Member of the National Kurultai
- Incumbent
- Assumed office 15 June 2022
- President: Kassym-Jomart Tokayev

Personal details
- Born: 21 March 1978 (age 48) Dzhambul Oblast, Kazakh SSR, Soviet Union
- Party: Baytaq
- Children: 4

= Azamathan Ämirtai =

Kazakh politician

Azamathan Sailaūly Ämırtai (Азаматхан Сайлауұлы Әміртай, sometimes Ämırtaev, born 21 March 1978) is a Kazakh politician, businessman, founder and chairman of the Baytaq political party.

== Biography ==

Azamathan Ämirtai was born in Jambyl Region on March 21, 1978.

In 2012, his child fell ill, developed severe allergies and diathesis, and died. Although at that time Ämirtai was engaged in business and had money for treatment, it did not save the child. After this tragic event, Amirtay quit his business in 2013 and began his social activities. He sold his property and invested the money in creation of the Party.

In 2017, as the chairman of Baytaq, Ämirtai launched a project to plant 18 million trees across Kazakhstan to celebrate the birth of the country's 18 millionth resident.

In 2023, Ämirtai presented Diana Murzagalieva, a 16-year-old environmental activist from Semey, as the party's spokesperson. Diana stands up for environmental protection in Kazakhstan and previously launched "Academy of Inclusion", a project to teach special children. Now she is promoting the green party.

== Education ==
Ämırtai studied Computer Science at Almaty Institute of Energy and Communications with honours from 1995 to 2000. He was at the Kazakh National Agrarian University, where he studied State Local Governance with honors from 2004 to 2005.

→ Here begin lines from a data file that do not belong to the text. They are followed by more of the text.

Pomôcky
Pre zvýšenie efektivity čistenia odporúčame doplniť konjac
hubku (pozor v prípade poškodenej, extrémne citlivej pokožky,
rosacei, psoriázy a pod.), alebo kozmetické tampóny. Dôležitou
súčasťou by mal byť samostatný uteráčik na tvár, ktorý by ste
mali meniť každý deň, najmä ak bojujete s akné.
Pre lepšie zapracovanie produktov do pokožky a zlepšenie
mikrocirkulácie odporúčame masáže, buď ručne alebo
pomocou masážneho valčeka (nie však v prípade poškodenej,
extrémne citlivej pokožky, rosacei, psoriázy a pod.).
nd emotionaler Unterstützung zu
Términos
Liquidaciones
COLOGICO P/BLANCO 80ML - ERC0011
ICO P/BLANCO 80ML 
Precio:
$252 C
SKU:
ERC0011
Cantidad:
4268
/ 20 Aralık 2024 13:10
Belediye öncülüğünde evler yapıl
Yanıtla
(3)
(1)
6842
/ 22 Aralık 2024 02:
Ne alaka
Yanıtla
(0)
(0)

Ämırtai studied at Moscow School of Management SKOLKOVO, receiving an Executive MBA from 2015 to 2016.

== Career ==
Azamathan Ämirtai started his career in the IT industry in 1995. He worked as Director of Kaznewtech LLP (2001–2005), and Advisor to the First Vice-president on Digitalization of JSC NC Kazakhstan Temir Zholy (2005–2006);

Ämırtai was an Advisor to the President on Digitalization of JSC NC Kazakhstan Temir Zholy (2007–2009) and President of the Kazakhstan Association of Software Companies (2008–2014).

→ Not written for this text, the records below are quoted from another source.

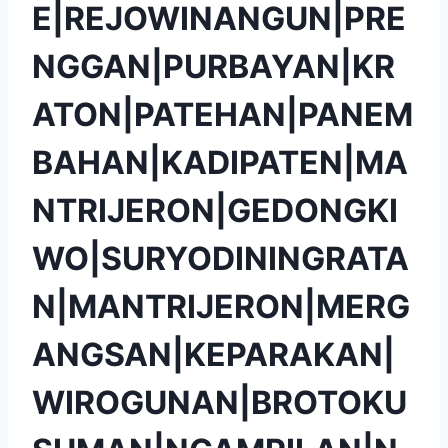
E|REJOWINANGUN|PRE
NGGAN|PURBAYAN|KR
ATON|PATEHAN|PANEM
BAHAN|KADIPATEN|MA
NTRIJERON|GEDONGKI
WO|SURYODININGRATA
N|MANTRIJERON|MERG
ANGSAN|KEPARAKAN|
WIROGUNAN|BROTOKU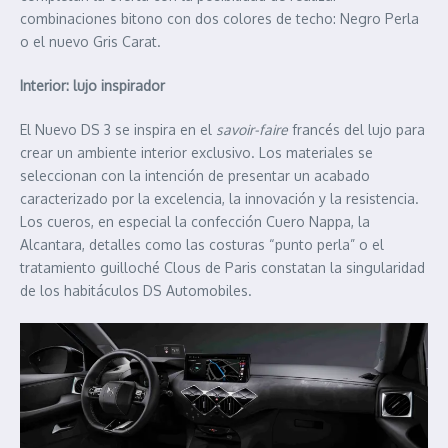
combinaciones bitono con dos colores de techo: Negro Perla
o el nuevo Gris Carat.
Interior: lujo inspirador
El Nuevo DS 3 se inspira en el
savoir-faire
francés del lujo para
crear un ambiente interior exclusivo. Los materiales se
seleccionan con la intención de presentar un acabado
caracterizado por la excelencia, la innovación y la resistencia.
Los cueros, en especial la confección Cuero Nappa, la
Alcantara, detalles como las costuras “punto perla” o el
tratamiento guilloché Clous de Paris constatan la singularidad
de los habitáculos DS Automobiles.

He was President of the Public Association Alliance of Investors (private equity funds) and Member of the Regional Council of Astana Chamber of Entrepreneurs (2014–2016).

Since 2016, Ämirtai has been the President of Republican Civic Association Baytaq Bolashaq.

Ämırtai was a Member of the National Council of Public Trust from 17 July 2019 to March 2020. He was later a Board Member at KazAgro National Managing Holding (KZAG) from 2020 to 2021.

Ämırtai was Member of the National Kurultai under the President from June 2022.